- Records -
++++++

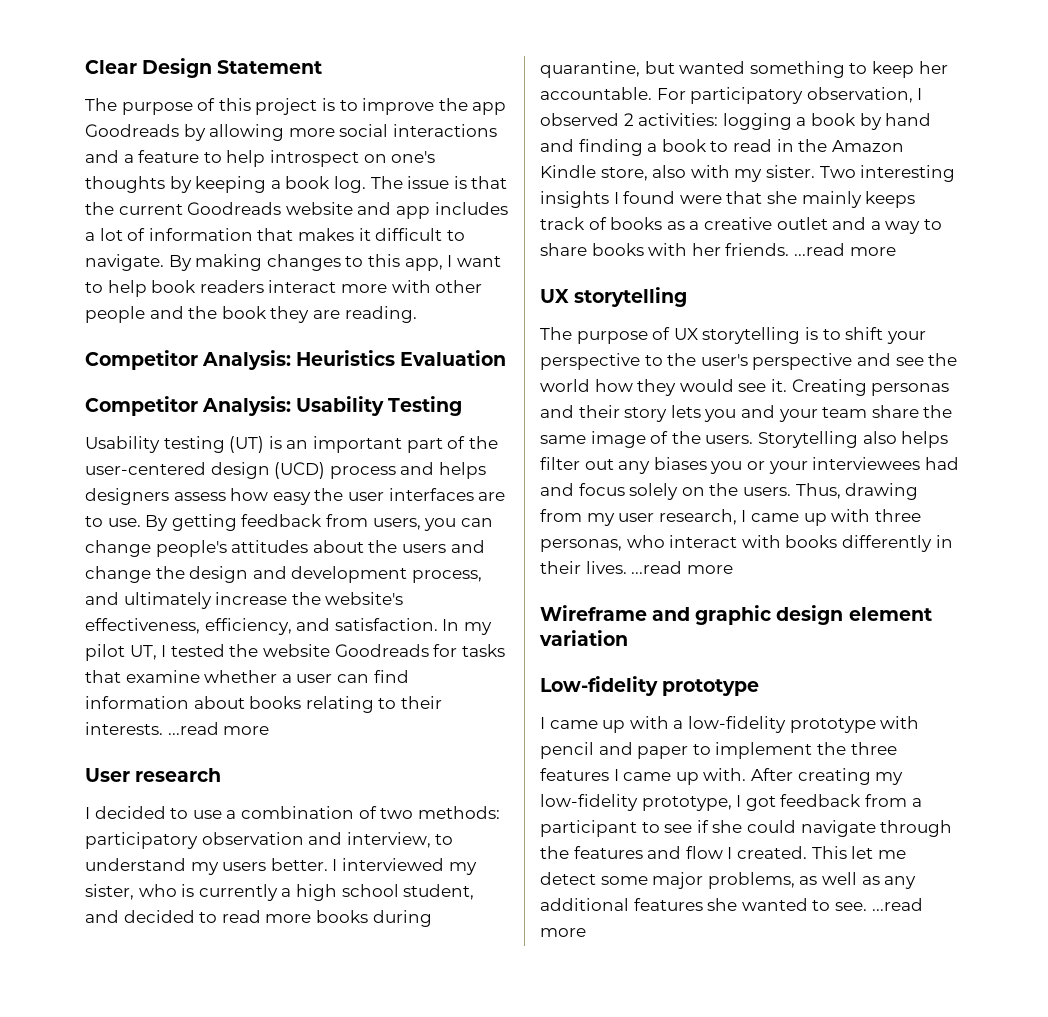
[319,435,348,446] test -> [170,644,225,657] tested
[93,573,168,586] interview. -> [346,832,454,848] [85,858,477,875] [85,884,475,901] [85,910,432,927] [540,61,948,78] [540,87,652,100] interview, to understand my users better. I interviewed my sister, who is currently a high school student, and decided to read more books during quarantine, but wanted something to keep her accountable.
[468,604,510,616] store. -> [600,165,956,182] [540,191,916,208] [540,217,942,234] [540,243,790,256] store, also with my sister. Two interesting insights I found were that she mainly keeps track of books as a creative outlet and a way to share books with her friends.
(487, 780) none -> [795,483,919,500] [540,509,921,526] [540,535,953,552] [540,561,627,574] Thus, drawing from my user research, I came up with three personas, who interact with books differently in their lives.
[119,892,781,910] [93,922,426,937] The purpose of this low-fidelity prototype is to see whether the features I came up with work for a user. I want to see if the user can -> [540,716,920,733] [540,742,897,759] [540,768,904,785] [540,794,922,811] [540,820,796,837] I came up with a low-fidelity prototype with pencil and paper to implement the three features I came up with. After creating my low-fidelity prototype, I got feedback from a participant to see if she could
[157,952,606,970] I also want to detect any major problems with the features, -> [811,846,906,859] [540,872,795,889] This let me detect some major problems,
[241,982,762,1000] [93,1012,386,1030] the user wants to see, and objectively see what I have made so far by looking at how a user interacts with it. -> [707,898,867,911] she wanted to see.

++++++

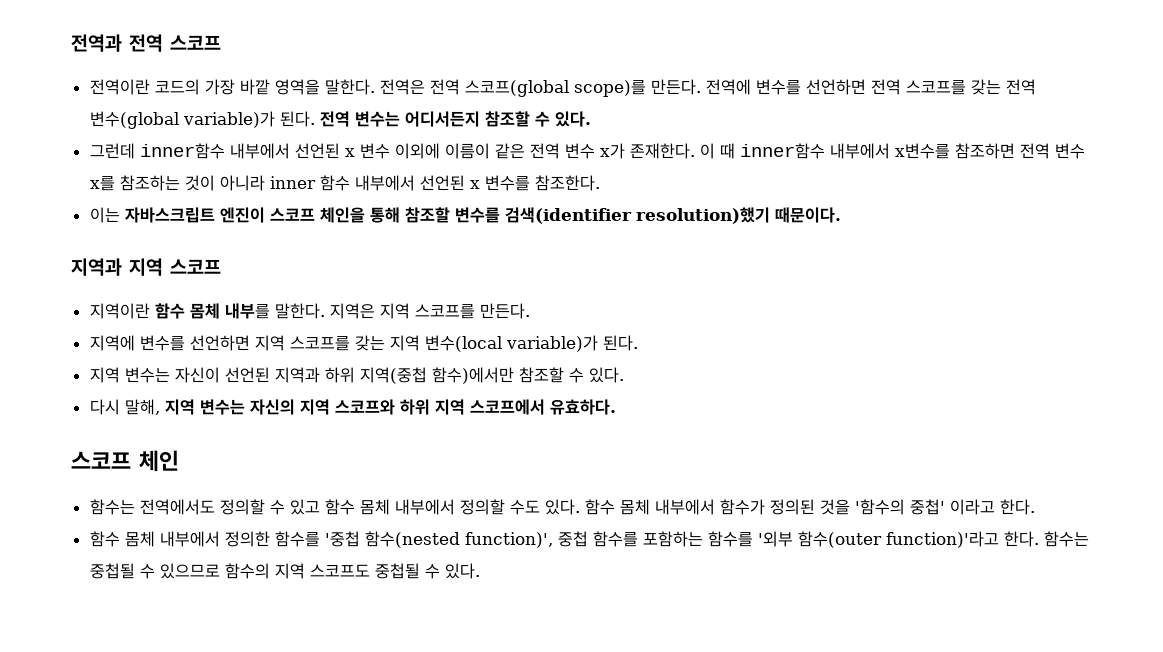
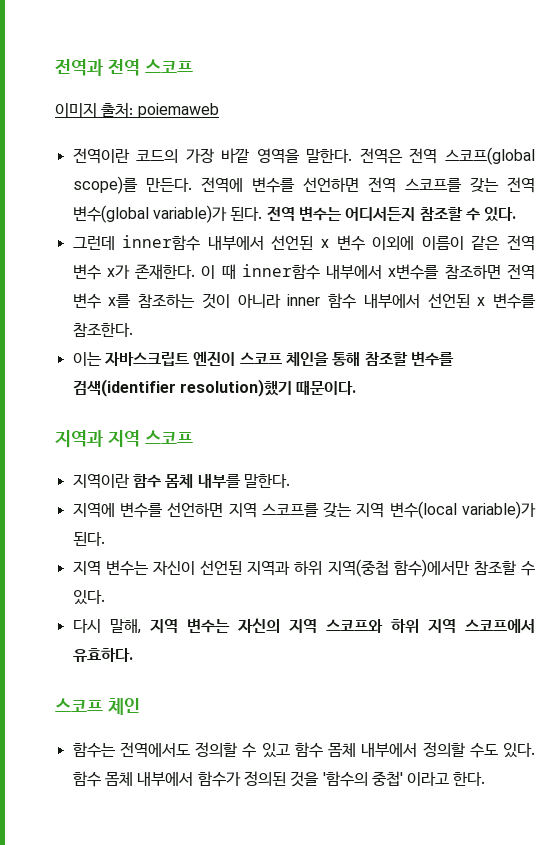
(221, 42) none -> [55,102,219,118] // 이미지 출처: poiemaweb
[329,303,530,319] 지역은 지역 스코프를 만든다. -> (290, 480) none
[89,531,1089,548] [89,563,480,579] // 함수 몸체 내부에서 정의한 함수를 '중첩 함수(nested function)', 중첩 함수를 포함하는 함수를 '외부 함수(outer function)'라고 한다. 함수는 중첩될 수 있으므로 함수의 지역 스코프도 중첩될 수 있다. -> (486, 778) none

++++++

- Work instruction -
Above this instruction are the records; retype exactly the lines from the one containing "(221, 42) none" up to and including the one containing "[89,531,1089,548] [89,563,480,579] //".

- Solved exercise -
(221, 42) none -> [55,102,219,118] // 이미지 출처: poiemaweb
[329,303,530,319] 지역은 지역 스코프를 만든다. -> (290, 480) none
[89,531,1089,548] [89,563,480,579] // 함수 몸체 내부에서 정의한 함수를 '중첩 함수(nested function)', 중첩 함수를 포함하는 함수를 '외부 함수(outer function)'라고 한다. 함수는 중첩될 수 있으므로 함수의 지역 스코프도 중첩될 수 있다. -> (486, 778) none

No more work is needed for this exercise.